What to work on: Please count the rows below that contain the word "solid" and reply with only that number.

Supplied material:
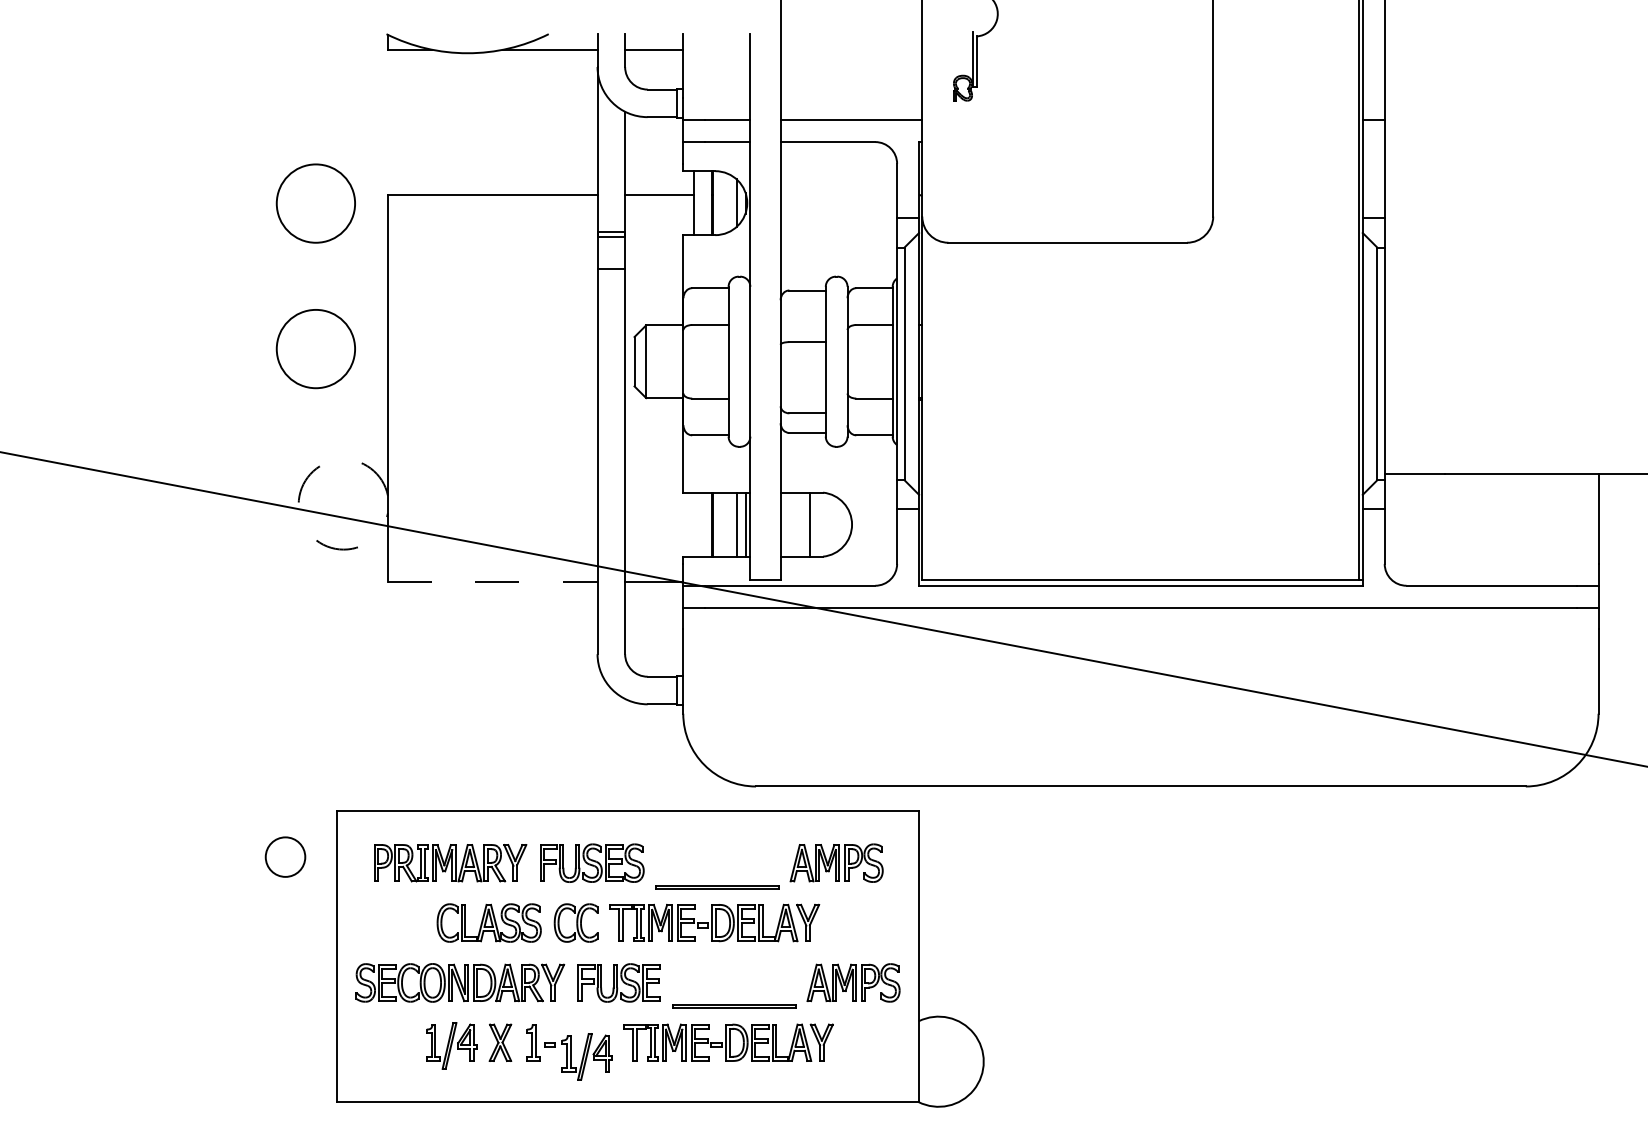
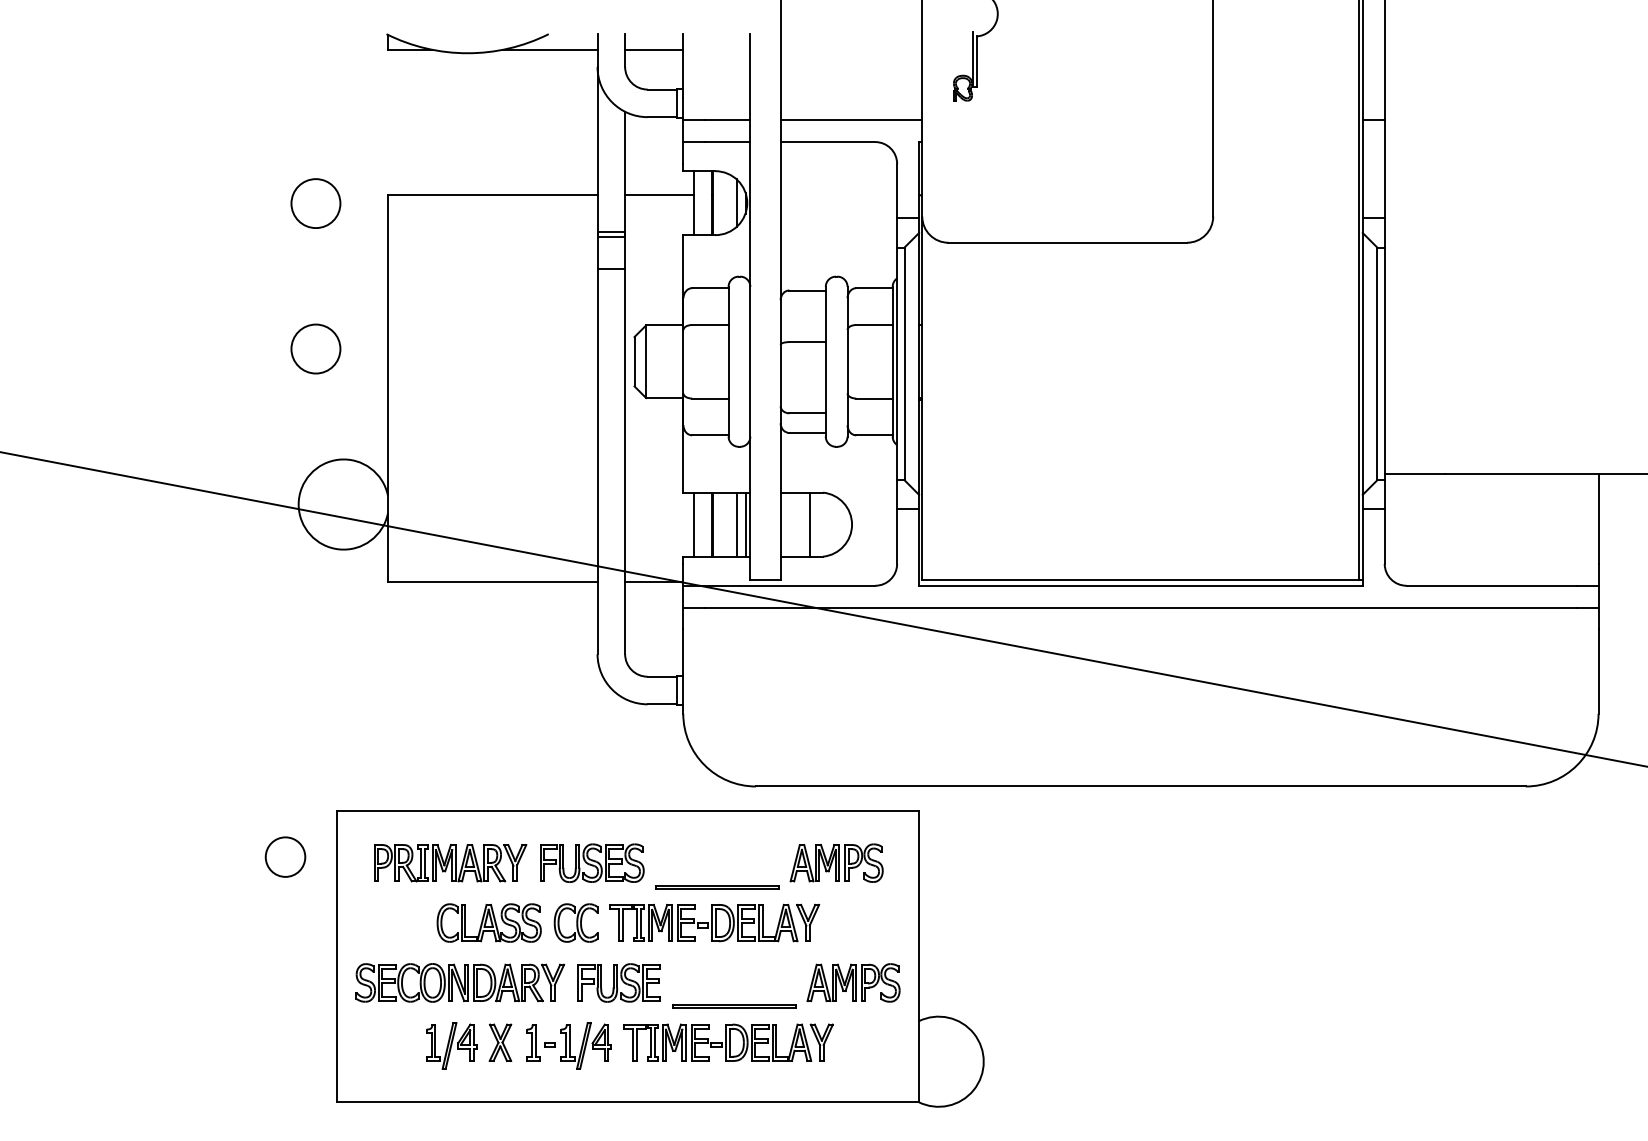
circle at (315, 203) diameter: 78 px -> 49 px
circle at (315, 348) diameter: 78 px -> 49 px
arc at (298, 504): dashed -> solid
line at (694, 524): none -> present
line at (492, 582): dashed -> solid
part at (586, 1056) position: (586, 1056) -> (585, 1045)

Completed task: 2